5 Steps to Customer Data Hygiene: It’s Not Sexy, But It’s Essential
Are you happy with the quality of the information in your marketing database? Probably not. A new report from NetProspex confirms: 64% of company records in the database of a typical B2B marketer have no phone number attached. Pretty much eliminates phone as a reliable communications medium, doesn’t it? And 88% are missing basic firmographic data, like industry, revenue or employee size—so profiling and segmentation is pretty tough. In fact, Netprospex report concluded that 84% of B2B marketing databases are “barely functional.” Yipes. So, what can you do about it?
This is not a new problem. Dun & Bradstreet reports regularly on how quickly B2B data degrades. Get this: Every year, in the U.S., business postal addresses change at a rate of 20.7%. If your customer is a new business, the rate is 27.3%. Phone numbers change at the rate of 18%, and 22.7% among new businesses. Even company names fluctuate: 12.4% overall, and a staggering 36.4% percent among new businesses.
No wonder your sales force is always complaining that your data is no good (although they probably use more colorful words).
Here are 5 steps you can take to maintain data accuracy, a process known as “data hygiene.”
Key enter the data correctly in the first place. Sounds obvious, but it’s often overlooked. This means following address guidelines from the Postal Service (for example, USPS Publication 28), and standardizing such complex things as job functions and company names. But it also means training for your key-entry personnel. These folks are often at the bottom of the status heap, but they are handling one of your most important corporate assets. So give them the respect they deserve.
Harness customer-facing personnel to update the data. Leverage the access of customer-facing personnel to fresh contact information. Train and motivate call center personnel, customer service, salespeople, and distributors—anyone with direct customer contact—to request updated information at each meeting. When it comes to sales people, this is an entirely debatable matter. You want sales people selling, not entering data. But it’s worth at least a conversation to see if you can come up with a painless way to extract fresh contact updates as sales people interact with their accounts.
Use data-cleansing software, internally or from a service provider, and delete obsolete records. Use the software tools that are available, which will de-duplicate, standardize, and sometimes append missing fields. These won’t correct much—it’s mostly email and postal address standardization—but they will save you time, and they are much cheaper than other methods.

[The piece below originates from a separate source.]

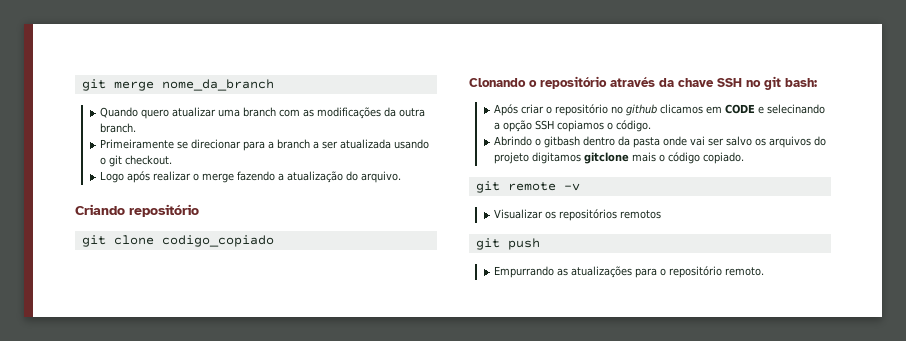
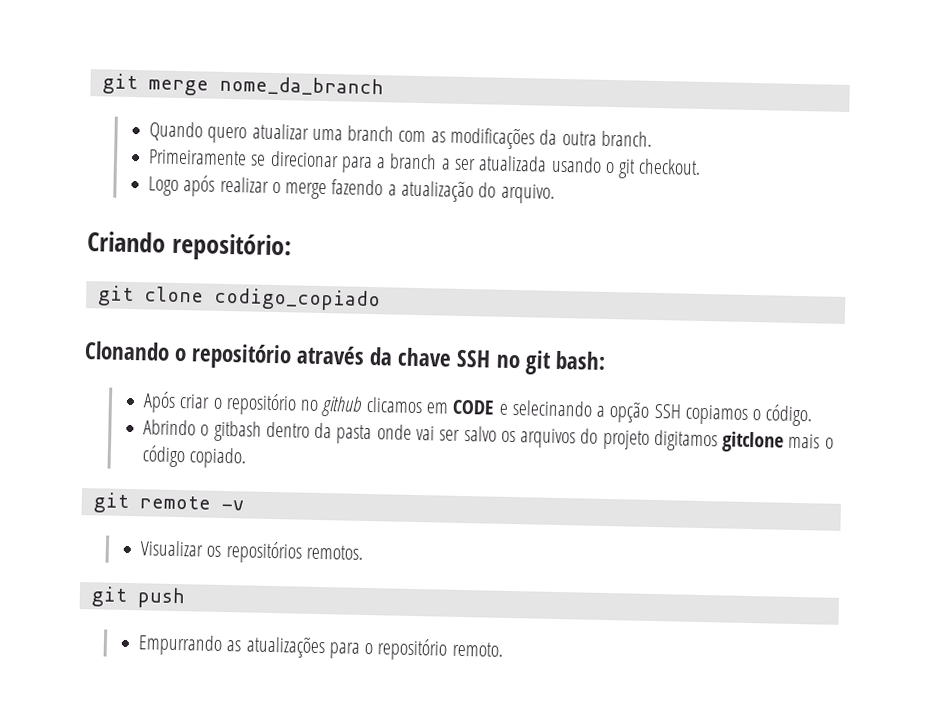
[129,204,199,217] repositório -> [171,232,293,262] repositório:
[620,210,662,219] remotos -> [305,544,363,560] remotos.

Allow customers access to their record online, so they can make changes. Consider setting up a Customer Preference Center, where customers can manage the data you have on them, and indicate how they want to hear from you. Offer a premium or incentive, or even a discount, to obtain higher levels of compliance.
Outbound phone or email to verify, especially to top customers. Segment your file, and conduct outbound confirmation campaigns for the highest value accounts. This can be by mail, email, or telephone, and done annually. When you have some results, decide whether to put your less valuable accounts through the same process.